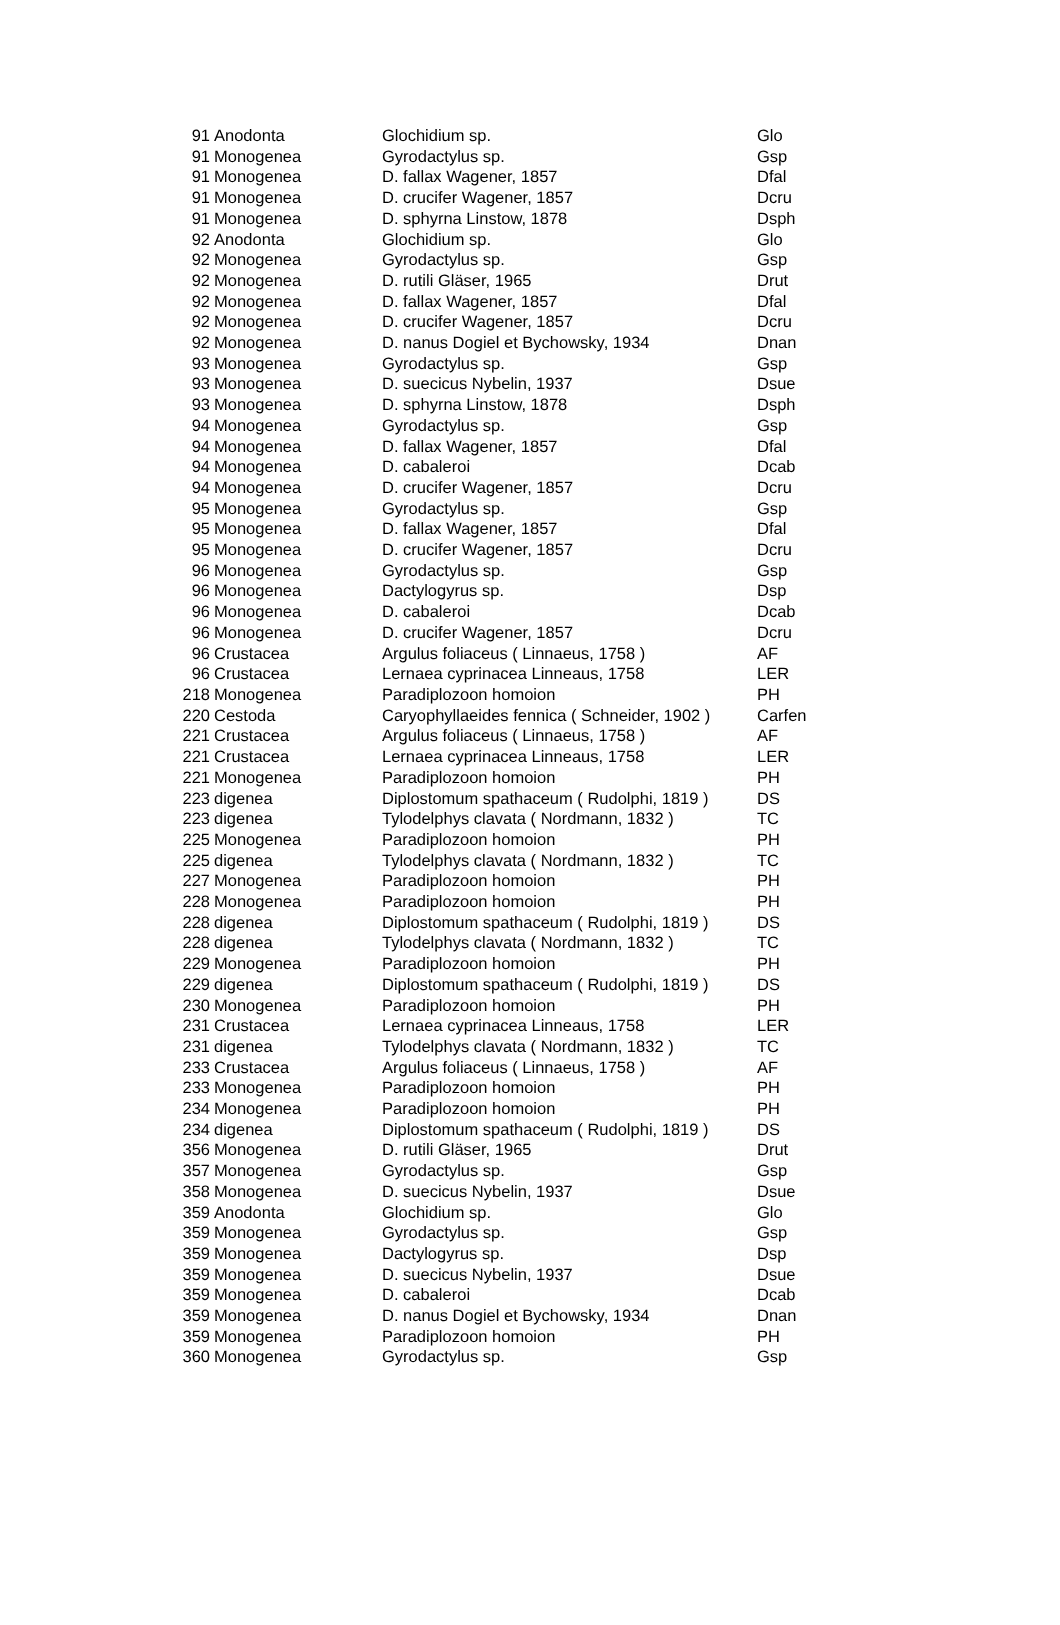| 91 | Anodonta | Glochidium sp. | Glo |
| 91 | Monogenea | Gyrodactylus sp. | Gsp |
| 91 | Monogenea | D. fallax Wagener, 1857 | Dfal |
| 91 | Monogenea | D. crucifer Wagener, 1857 | Dcru |
| 91 | Monogenea | D. sphyrna Linstow, 1878 | Dsph |
| 92 | Anodonta | Glochidium sp. | Glo |
| 92 | Monogenea | Gyrodactylus sp. | Gsp |
| 92 | Monogenea | D. rutili Gläser, 1965 | Drut |
| 92 | Monogenea | D. fallax Wagener, 1857 | Dfal |
| 92 | Monogenea | D. crucifer Wagener, 1857 | Dcru |
| 92 | Monogenea | D. nanus Dogiel et Bychowsky, 1934 | Dnan |
| 93 | Monogenea | Gyrodactylus sp. | Gsp |
| 93 | Monogenea | D. suecicus Nybelin, 1937 | Dsue |
| 93 | Monogenea | D. sphyrna Linstow, 1878 | Dsph |
| 94 | Monogenea | Gyrodactylus sp. | Gsp |
| 94 | Monogenea | D. fallax Wagener, 1857 | Dfal |
| 94 | Monogenea | D. cabaleroi | Dcab |
| 94 | Monogenea | D. crucifer Wagener, 1857 | Dcru |
| 95 | Monogenea | Gyrodactylus sp. | Gsp |
| 95 | Monogenea | D. fallax Wagener, 1857 | Dfal |
| 95 | Monogenea | D. crucifer Wagener, 1857 | Dcru |
| 96 | Monogenea | Gyrodactylus sp. | Gsp |
| 96 | Monogenea | Dactylogyrus sp. | Dsp |
| 96 | Monogenea | D. cabaleroi | Dcab |
| 96 | Monogenea | D. crucifer Wagener, 1857 | Dcru |
| 96 | Crustacea | Argulus foliaceus ( Linnaeus, 1758 ) | AF |
| 96 | Crustacea | Lernaea cyprinacea Linneaus, 1758 | LER |
| 218 | Monogenea | Paradiplozoon homoion | PH |
| 220 | Cestoda | Caryophyllaeides fennica ( Schneider, 1902 ) | Carfen |
| 221 | Crustacea | Argulus foliaceus ( Linnaeus, 1758 ) | AF |
| 221 | Crustacea | Lernaea cyprinacea Linneaus, 1758 | LER |
| 221 | Monogenea | Paradiplozoon homoion | PH |
| 223 | digenea | Diplostomum spathaceum ( Rudolphi, 1819 ) | DS |
| 223 | digenea | Tylodelphys clavata ( Nordmann, 1832 ) | TC |
| 225 | Monogenea | Paradiplozoon homoion | PH |
| 225 | digenea | Tylodelphys clavata ( Nordmann, 1832 ) | TC |
| 227 | Monogenea | Paradiplozoon homoion | PH |
| 228 | Monogenea | Paradiplozoon homoion | PH |
| 228 | digenea | Diplostomum spathaceum ( Rudolphi, 1819 ) | DS |
| 228 | digenea | Tylodelphys clavata ( Nordmann, 1832 ) | TC |
| 229 | Monogenea | Paradiplozoon homoion | PH |
| 229 | digenea | Diplostomum spathaceum ( Rudolphi, 1819 ) | DS |
| 230 | Monogenea | Paradiplozoon homoion | PH |
| 231 | Crustacea | Lernaea cyprinacea Linneaus, 1758 | LER |
| 231 | digenea | Tylodelphys clavata ( Nordmann, 1832 ) | TC |
| 233 | Crustacea | Argulus foliaceus ( Linnaeus, 1758 ) | AF |
| 233 | Monogenea | Paradiplozoon homoion | PH |
| 234 | Monogenea | Paradiplozoon homoion | PH |
| 234 | digenea | Diplostomum spathaceum ( Rudolphi, 1819 ) | DS |
| 356 | Monogenea | D. rutili Gläser, 1965 | Drut |
| 357 | Monogenea | Gyrodactylus sp. | Gsp |
| 358 | Monogenea | D. suecicus Nybelin, 1937 | Dsue |
| 359 | Anodonta | Glochidium sp. | Glo |
| 359 | Monogenea | Gyrodactylus sp. | Gsp |
| 359 | Monogenea | Dactylogyrus sp. | Dsp |
| 359 | Monogenea | D. suecicus Nybelin, 1937 | Dsue |
| 359 | Monogenea | D. cabaleroi | Dcab |
| 359 | Monogenea | D. nanus Dogiel et Bychowsky, 1934 | Dnan |
| 359 | Monogenea | Paradiplozoon homoion | PH |
| 360 | Monogenea | Gyrodactylus sp. | Gsp |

==*==

TASK DESCRIPTION: From the data above, output exactly the lines between the one containing "96 | Monogenea | D. crucifer" and the one containing "223 | digenea | Tylodelphys", counting both of them.

SOLUTION:
| 96 | Monogenea | D. crucifer Wagener, 1857 | Dcru |
| 96 | Crustacea | Argulus foliaceus ( Linnaeus, 1758 ) | AF |
| 96 | Crustacea | Lernaea cyprinacea Linneaus, 1758 | LER |
| 218 | Monogenea | Paradiplozoon homoion | PH |
| 220 | Cestoda | Caryophyllaeides fennica ( Schneider, 1902 ) | Carfen |
| 221 | Crustacea | Argulus foliaceus ( Linnaeus, 1758 ) | AF |
| 221 | Crustacea | Lernaea cyprinacea Linneaus, 1758 | LER |
| 221 | Monogenea | Paradiplozoon homoion | PH |
| 223 | digenea | Diplostomum spathaceum ( Rudolphi, 1819 ) | DS |
| 223 | digenea | Tylodelphys clavata ( Nordmann, 1832 ) | TC |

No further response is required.